Page extract:

_ _ _

Domain: Internet & Media
To develop a system that creates synthetic data, based on real data, that can be shared safely with third parties.
VRT NWS is the news service of the VRT, the Flemish public broadcast. VRT NWS is active in the field of television, radio and online.
VRT monitors the behaviour of users on its websites. This data is used for analysis, optimisation, recommendations, churn analysis and much more. The technology for these data-driven activities is constantly evolving. Typically, a third party that develops a system during a project has access to anonymised data: the user data are replaced by hashes, but the behaviour data remain unchanged. It is theoretically possible to retrace the behavioural data back to the user. An example is the Netflix Prize, where the datasets had to be taken offline after a lawsuit.
This kind of problems can be avoided by creating synthetic data. This data has the same statistical properties as the real data, but cannot be traced back to the user, as there are no real users behind it. The synthetic data can be used by third parties to develop systems.
When moved to production, the system is retrained with real data by VRT, without the third party ever having been in contact with it.
The challenge here is to develop a system that creates synthetic data, based on real data, that can be shared safely with third parties.
The challenge has the following sample datasets available for download
The synthetic data should have the same statistical properties as the real data. The successful candidate will prove this by performing relevant tests on both the synthetic and the real data:
- statistical analysis
- churn prediction
The tests should have similar results for both sets: same mean, same distributions, same evaluation scores for recommender and churn prediction.
The system should be provided in two ways:
- Demonstrator for evaluation
- Source code

_ _ _

Given information:
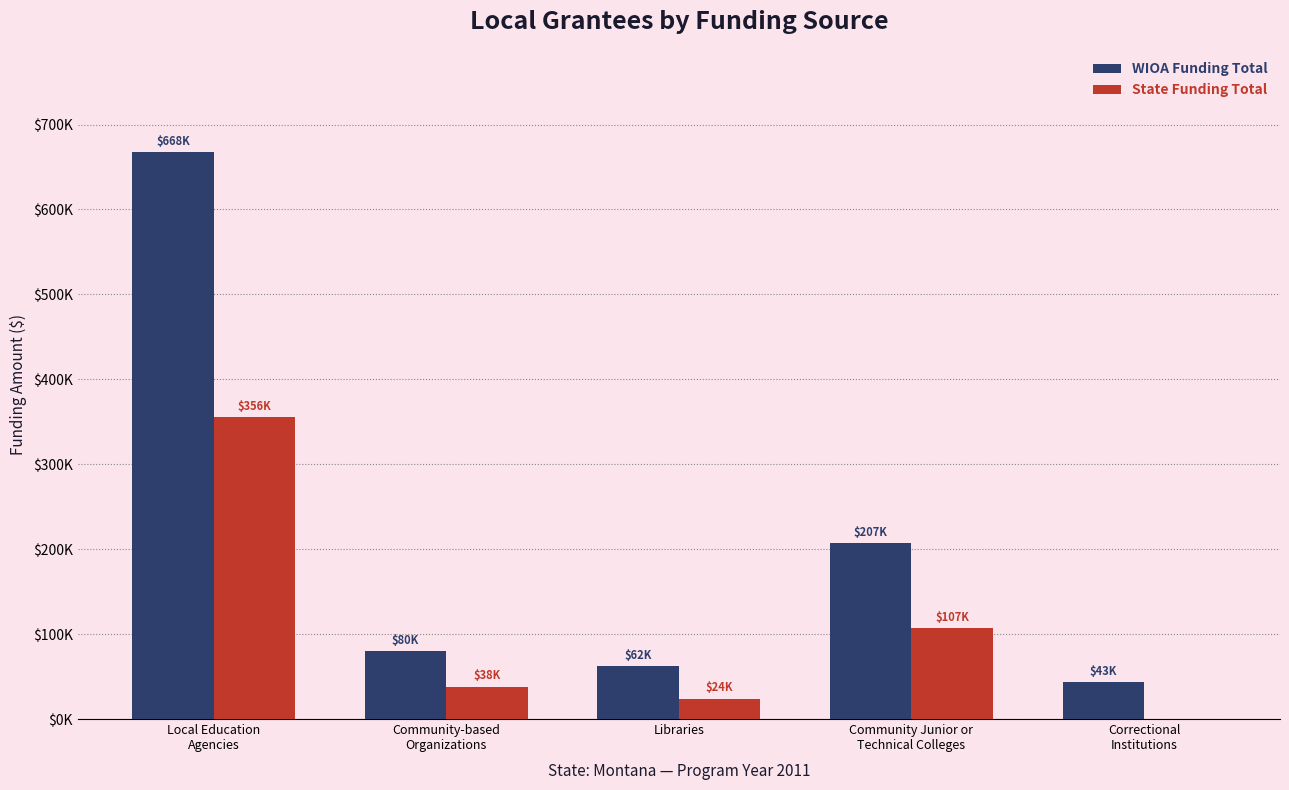

What is the value of the WIOA Funding Total bar at the 3rd from the left?

61935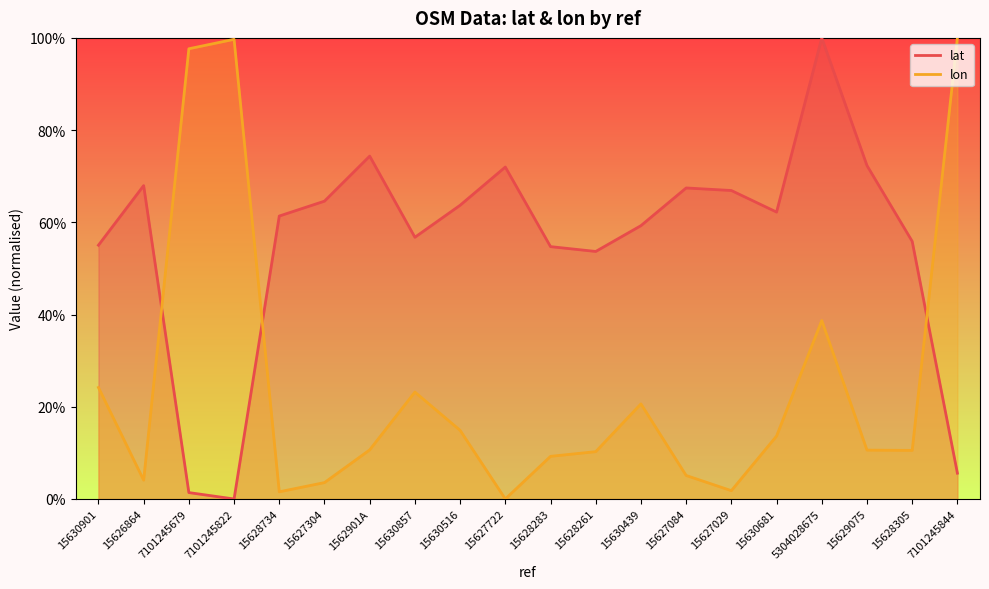

What position from the right is 7101245679?

18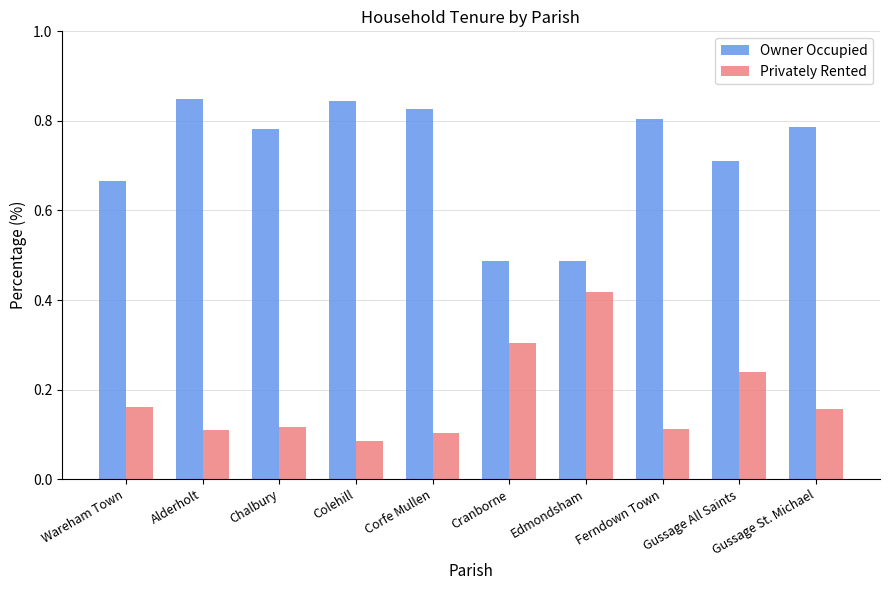

Count the Owner Occupied values in the range 0 to 1.

10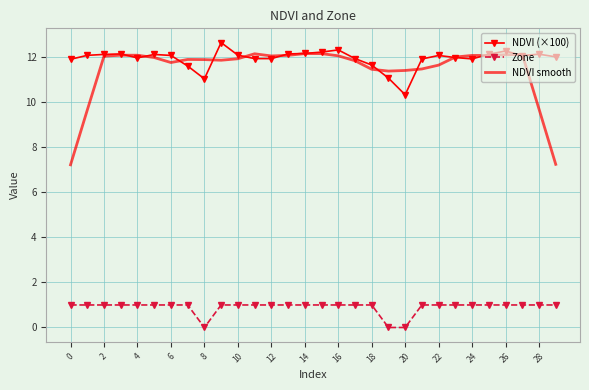

What is the maximum value for NDVI smooth?

12.2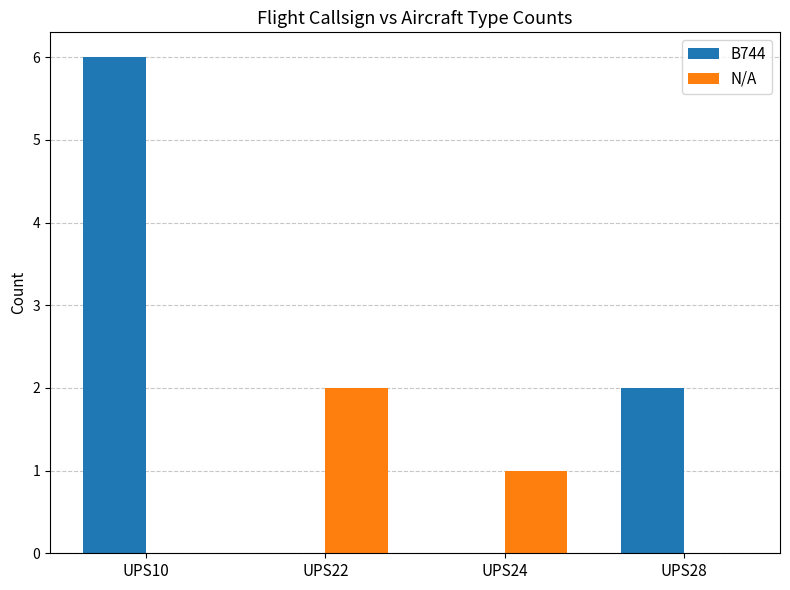

True or false: B744 has a value of 1 at UPS28.

False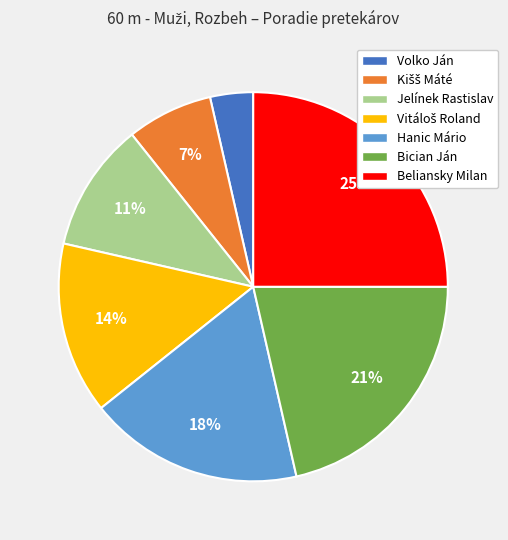

Is Volko Ján the majority of the pie?

No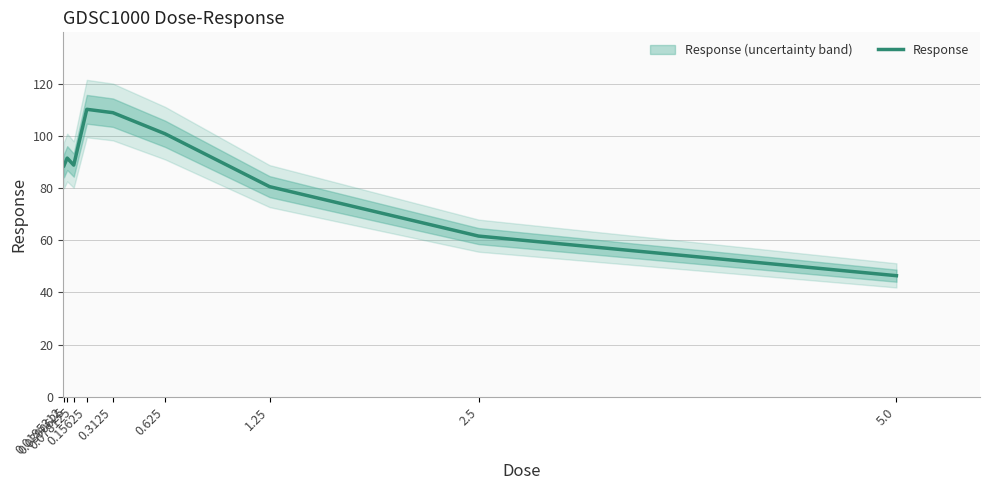

What is the label of the 4th point from the right?

0.625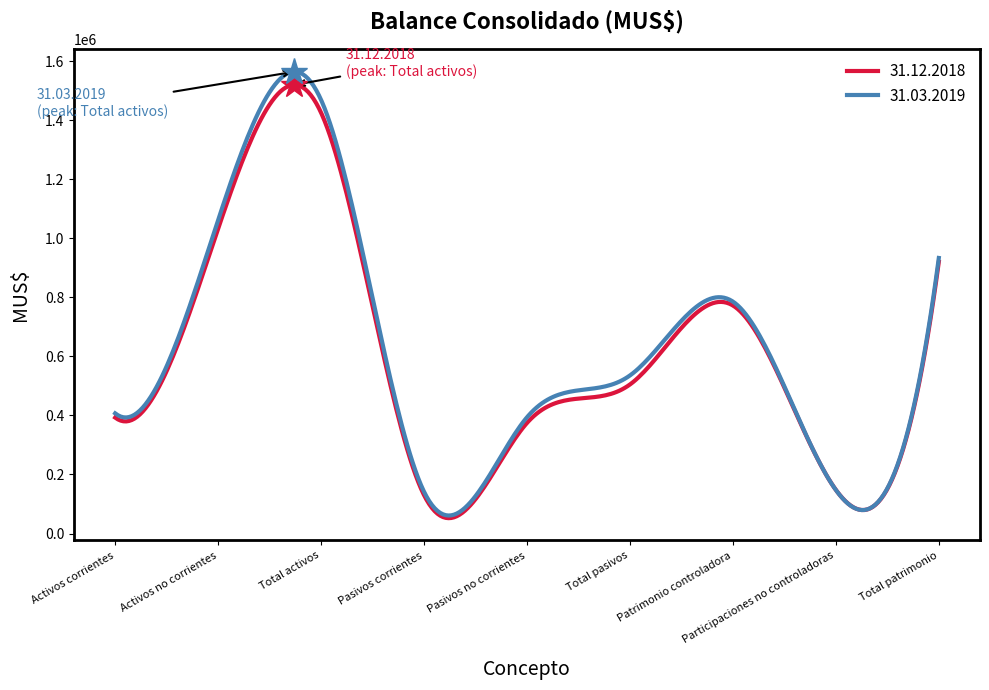

What is the greatest value displayed?

1564029.9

_ _ _

Work item A: In the synthetic data challenge description, which case is given as an example of datasets that had to be taken offline after a lawsuit?
Work item B: Revise the synthetic data challenge description from "VRT monitors the" down to "after a lawsuit.", putting "random identifiers" in place of "hashes".

Worked solution A: The Netflix Prize.

Worked solution B:
VRT monitors the behaviour of users on its websites. This data is used for analysis, optimisation, recommendations, churn analysis and much more. The technology for these data-driven activities is constantly evolving. Typically, a third party that develops a system during a project has access to anonymised data: the user data are replaced by random identifiers, but the behaviour data remain unchanged. It is theoretically possible to retrace the behavioural data back to the user. An example is the Netflix Prize, where the datasets had to be taken offline after a lawsuit.